Os prefeitos e vereadores eleitos serão peças fundamentais no ano que vem no processo de recuperação da cidadania ameaçada cotidianamente pelo atual governo federal. Suas atitudes em relação à saúde, campo semelhante à educação por sua importância para o equacionamento das desigualdades sociais, nos deve deixar alertas. Pelo tratamento dado à pandemia, vigorosamente repudiado por estados e municípios, já se adivinha o tom que conduzirá suas ações educacionais, fartamente anunciado, aliás, pelos inúmeros gestores do Ministério da Educação. Por outro lado, o impressionante desvio de verbas destinadas ao combate da COVID 19, revelado a todo momento em várias regiões do país, nos deve deixar vigilantes desde já, nessas eleições, para com a conduta pregressa dos candidatos.
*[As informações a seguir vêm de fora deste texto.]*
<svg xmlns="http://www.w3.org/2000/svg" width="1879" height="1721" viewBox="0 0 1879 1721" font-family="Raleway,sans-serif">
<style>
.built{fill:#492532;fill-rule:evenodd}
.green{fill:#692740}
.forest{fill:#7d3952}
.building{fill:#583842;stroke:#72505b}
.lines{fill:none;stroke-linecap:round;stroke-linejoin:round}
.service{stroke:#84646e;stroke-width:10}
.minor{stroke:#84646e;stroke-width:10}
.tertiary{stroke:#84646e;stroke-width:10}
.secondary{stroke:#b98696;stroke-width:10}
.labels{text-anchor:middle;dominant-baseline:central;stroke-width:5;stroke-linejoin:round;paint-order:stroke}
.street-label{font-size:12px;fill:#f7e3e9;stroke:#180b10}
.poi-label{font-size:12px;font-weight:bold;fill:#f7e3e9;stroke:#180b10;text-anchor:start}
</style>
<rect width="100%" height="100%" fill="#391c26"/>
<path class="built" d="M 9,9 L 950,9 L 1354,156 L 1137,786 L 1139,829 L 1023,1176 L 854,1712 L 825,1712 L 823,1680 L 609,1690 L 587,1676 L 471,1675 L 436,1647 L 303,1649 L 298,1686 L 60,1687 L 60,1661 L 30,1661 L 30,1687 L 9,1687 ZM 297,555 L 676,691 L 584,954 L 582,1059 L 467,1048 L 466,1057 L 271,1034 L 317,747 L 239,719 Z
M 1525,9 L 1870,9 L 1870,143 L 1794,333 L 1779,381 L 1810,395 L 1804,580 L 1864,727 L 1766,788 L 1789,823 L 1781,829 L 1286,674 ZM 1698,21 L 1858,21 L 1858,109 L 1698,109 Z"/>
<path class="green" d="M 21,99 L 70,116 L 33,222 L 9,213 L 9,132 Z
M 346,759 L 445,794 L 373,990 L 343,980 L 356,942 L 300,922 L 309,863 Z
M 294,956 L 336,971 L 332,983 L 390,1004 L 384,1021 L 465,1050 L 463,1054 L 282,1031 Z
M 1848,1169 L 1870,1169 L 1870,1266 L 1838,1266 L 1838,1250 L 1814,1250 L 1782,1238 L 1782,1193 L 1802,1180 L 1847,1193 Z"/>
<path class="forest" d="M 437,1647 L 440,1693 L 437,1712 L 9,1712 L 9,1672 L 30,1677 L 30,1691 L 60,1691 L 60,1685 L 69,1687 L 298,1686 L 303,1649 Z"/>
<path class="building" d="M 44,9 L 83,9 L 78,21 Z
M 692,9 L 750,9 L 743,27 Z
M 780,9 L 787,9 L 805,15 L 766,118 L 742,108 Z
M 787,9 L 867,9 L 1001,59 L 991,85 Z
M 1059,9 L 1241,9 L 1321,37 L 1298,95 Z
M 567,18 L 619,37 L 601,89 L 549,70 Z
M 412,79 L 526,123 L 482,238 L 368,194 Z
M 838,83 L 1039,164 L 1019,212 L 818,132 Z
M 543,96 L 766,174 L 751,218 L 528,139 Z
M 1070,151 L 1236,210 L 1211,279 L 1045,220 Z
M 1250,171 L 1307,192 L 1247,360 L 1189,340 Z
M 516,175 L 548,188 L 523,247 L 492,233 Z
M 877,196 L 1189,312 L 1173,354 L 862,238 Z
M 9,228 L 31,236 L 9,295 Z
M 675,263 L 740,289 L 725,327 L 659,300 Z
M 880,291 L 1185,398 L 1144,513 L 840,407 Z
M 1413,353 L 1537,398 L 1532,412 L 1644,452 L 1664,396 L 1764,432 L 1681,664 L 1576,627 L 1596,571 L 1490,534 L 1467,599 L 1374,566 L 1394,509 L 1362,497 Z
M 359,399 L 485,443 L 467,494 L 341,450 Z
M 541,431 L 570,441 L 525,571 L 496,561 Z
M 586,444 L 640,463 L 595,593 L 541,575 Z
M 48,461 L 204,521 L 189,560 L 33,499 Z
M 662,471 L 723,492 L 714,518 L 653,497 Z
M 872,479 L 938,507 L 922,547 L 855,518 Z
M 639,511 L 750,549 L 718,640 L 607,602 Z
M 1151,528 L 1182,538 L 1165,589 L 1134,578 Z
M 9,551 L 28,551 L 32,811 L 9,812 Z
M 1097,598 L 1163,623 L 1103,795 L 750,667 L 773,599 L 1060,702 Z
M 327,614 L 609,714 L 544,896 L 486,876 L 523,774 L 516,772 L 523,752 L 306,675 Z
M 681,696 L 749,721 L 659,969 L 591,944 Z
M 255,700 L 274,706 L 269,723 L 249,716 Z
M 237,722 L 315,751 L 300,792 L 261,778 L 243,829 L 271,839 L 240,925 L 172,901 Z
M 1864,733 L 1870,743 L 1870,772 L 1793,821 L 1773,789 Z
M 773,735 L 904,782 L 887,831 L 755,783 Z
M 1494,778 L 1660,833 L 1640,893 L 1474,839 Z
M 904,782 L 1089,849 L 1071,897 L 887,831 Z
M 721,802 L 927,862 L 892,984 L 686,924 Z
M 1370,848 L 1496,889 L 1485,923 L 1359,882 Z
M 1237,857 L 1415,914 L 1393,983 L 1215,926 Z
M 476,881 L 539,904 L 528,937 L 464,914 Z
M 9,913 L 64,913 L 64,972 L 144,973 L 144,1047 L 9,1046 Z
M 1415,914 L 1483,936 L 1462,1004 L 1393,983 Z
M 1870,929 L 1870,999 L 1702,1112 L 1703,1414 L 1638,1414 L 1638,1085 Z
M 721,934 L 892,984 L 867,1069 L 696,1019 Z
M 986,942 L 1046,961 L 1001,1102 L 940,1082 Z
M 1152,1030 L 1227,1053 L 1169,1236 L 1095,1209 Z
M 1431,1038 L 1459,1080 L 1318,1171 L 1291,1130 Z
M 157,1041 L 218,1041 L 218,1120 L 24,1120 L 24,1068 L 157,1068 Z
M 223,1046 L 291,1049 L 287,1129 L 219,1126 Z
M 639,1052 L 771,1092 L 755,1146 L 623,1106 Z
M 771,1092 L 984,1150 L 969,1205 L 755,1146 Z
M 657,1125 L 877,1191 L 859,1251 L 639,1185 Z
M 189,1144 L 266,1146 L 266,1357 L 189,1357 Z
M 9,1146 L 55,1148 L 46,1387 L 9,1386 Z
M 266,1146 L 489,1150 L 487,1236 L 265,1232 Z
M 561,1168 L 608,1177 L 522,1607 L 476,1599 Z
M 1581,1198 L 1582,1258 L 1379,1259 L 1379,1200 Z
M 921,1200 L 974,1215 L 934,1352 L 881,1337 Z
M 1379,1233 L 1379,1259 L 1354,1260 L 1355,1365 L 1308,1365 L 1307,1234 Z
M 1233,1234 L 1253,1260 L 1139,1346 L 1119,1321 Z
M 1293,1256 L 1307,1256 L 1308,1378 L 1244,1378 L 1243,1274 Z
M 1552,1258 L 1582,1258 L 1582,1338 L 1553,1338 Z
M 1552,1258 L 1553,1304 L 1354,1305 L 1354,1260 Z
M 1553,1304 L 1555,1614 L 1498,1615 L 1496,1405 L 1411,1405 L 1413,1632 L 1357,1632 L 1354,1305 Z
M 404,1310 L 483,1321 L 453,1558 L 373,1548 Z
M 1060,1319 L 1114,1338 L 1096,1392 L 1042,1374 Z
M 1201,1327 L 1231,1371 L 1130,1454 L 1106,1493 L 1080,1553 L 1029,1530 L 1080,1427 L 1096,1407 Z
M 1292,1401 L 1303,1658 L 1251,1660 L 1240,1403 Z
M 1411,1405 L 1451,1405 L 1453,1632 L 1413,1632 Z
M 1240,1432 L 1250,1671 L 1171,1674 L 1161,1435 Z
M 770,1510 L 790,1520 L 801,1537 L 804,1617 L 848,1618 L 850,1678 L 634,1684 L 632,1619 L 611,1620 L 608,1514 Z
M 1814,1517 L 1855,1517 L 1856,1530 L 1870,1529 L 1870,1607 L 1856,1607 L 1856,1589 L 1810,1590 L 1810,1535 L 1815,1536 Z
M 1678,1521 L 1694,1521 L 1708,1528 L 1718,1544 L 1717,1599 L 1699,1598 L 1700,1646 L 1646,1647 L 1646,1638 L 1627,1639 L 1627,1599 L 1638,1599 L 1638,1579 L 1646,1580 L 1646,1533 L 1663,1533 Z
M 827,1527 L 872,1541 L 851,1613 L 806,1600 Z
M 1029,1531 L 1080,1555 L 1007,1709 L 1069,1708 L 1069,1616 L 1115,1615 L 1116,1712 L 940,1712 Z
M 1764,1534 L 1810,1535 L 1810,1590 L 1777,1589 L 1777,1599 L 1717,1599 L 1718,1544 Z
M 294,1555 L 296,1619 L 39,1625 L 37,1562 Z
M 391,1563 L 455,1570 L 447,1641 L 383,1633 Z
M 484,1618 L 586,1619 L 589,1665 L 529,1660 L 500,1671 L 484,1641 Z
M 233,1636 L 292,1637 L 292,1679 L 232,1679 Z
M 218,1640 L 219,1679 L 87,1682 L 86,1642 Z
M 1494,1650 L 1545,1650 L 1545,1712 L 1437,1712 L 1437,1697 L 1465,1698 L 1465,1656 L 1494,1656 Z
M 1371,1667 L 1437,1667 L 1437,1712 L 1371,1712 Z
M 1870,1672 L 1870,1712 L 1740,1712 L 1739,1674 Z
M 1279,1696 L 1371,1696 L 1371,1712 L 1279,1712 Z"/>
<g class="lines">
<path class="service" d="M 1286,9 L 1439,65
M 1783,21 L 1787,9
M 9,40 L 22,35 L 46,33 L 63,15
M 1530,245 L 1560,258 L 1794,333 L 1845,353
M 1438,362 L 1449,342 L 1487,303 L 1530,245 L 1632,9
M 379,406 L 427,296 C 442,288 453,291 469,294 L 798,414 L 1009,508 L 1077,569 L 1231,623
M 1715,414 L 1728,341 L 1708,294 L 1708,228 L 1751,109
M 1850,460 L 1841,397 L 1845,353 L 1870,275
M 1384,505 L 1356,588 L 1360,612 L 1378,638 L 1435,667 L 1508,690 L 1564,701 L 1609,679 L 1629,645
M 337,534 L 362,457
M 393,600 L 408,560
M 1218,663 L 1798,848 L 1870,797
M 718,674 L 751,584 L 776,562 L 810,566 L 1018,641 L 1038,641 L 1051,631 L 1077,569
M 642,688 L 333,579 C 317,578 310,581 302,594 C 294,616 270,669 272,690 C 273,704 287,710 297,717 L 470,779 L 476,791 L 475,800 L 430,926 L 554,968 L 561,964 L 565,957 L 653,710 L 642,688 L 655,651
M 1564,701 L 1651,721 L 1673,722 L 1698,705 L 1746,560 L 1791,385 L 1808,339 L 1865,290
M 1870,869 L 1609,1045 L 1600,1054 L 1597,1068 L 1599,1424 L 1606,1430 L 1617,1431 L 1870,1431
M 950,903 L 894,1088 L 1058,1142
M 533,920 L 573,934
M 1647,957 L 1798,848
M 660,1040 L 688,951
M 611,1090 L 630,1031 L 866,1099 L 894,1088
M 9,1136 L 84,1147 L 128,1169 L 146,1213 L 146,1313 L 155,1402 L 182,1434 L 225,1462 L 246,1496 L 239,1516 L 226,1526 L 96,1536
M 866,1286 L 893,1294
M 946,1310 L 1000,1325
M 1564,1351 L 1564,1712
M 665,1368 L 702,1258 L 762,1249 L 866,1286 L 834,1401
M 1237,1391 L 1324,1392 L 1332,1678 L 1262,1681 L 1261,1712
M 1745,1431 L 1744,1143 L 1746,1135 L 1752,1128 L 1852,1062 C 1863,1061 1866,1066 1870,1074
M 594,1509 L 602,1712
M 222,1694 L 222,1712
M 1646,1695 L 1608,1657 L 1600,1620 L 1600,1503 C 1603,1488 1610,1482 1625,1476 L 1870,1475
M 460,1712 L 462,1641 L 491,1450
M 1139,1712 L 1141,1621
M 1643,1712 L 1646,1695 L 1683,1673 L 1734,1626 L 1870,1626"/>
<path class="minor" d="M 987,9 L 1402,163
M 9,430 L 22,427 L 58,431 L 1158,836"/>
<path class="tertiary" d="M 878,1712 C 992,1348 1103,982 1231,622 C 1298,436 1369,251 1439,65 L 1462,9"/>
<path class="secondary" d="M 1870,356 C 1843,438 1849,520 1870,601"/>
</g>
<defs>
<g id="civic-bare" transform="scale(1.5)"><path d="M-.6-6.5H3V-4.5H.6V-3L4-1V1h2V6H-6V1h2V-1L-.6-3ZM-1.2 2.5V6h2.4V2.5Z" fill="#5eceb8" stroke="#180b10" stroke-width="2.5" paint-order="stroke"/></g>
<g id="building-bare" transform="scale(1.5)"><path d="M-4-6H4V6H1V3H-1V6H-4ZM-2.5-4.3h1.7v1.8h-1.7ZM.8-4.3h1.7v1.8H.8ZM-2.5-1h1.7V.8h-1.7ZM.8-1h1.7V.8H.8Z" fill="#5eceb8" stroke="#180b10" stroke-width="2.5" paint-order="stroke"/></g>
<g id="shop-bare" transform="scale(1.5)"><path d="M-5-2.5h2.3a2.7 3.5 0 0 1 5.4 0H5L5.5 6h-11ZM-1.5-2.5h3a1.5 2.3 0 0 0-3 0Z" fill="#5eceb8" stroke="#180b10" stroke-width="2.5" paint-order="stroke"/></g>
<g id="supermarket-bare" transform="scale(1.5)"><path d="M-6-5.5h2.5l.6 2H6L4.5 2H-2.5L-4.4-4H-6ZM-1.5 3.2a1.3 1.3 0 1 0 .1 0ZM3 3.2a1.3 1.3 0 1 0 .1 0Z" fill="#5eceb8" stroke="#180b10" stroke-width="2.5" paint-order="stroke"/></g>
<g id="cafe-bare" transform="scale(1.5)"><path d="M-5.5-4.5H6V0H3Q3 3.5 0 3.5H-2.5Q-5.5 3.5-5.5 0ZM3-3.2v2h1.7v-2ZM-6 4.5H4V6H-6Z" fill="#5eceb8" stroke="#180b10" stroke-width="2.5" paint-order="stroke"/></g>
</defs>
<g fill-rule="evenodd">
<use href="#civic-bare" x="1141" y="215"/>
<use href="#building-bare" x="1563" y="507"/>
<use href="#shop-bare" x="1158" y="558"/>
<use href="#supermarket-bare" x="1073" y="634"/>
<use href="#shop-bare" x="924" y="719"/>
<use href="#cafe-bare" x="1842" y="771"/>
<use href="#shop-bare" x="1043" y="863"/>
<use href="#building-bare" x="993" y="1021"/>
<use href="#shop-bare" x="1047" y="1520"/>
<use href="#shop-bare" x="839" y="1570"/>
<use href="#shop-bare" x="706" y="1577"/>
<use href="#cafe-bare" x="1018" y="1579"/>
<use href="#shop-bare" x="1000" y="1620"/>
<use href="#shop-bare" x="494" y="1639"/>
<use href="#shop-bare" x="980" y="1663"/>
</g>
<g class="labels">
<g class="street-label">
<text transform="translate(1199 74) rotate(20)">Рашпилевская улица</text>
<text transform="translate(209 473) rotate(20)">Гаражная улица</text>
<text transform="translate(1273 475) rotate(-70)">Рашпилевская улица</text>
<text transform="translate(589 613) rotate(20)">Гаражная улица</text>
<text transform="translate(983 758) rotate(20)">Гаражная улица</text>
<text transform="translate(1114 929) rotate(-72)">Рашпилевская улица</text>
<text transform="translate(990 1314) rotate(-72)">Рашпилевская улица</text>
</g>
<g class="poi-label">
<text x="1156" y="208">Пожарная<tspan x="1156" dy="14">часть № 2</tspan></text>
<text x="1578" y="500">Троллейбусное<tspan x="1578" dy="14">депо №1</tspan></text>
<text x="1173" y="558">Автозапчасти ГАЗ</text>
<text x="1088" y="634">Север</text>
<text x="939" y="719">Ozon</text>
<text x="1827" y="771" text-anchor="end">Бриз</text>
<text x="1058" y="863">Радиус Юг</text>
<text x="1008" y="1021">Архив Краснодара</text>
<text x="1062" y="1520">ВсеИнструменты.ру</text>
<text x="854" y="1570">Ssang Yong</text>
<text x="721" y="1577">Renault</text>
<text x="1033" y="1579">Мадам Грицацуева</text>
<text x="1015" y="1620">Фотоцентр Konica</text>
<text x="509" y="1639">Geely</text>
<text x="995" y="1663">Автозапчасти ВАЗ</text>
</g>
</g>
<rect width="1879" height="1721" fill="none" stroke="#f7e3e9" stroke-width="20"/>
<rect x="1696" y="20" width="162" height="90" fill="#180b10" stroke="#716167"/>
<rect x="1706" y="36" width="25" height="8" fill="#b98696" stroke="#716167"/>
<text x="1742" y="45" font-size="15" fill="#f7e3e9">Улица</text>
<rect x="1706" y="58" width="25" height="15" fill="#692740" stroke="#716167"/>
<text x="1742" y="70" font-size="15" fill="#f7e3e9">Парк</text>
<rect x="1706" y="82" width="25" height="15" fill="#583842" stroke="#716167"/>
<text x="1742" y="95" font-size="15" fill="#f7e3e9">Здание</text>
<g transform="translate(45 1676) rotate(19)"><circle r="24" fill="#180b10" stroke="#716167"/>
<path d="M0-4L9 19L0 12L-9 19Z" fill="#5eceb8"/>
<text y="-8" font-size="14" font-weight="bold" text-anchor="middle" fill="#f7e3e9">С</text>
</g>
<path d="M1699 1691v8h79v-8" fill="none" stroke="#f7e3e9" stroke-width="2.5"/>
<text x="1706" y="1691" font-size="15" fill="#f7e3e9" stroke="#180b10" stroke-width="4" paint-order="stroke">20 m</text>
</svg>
A educação, dispondo no Brasil de um orçamento da mesma ordem daquele conferido à saúde, certamente será alvo dessas verdadeiras quadrilhas a surrupiar o erário público. Não podemos nos esquecer que a emenda constitucional do FUNDEB foi aprovada pelo atual Congresso, que introduziu no texto legal diversos mecanismos que regulam a percentagem do fundo a ser destinada a cada rubrica. Desde sua criação, os gestores se queixam de que a vinculação expressa na lei que prioriza o uso dos recursos do fundo para o pagamento dos profissionais da educação, engessa os orçamentos dificultando a aplicação dos recursos. Verdade que nem por isso a maioria deixou de contratar professores temporários, provisórios, fora do quadro permanente do serviço público, favorecendo assim o clientelismo. Fato é que agora, a emenda ao texto constitucional fala de, por exemplo, um “mínimo de 15% para despesas de capital” (artigo 212-A, inciso XI) e que uma série de medidas previstas nesse instrumento legal carece ainda de regulamentação até o final do ano. Tempo bom para começarmos essa discussão em torno das urnas.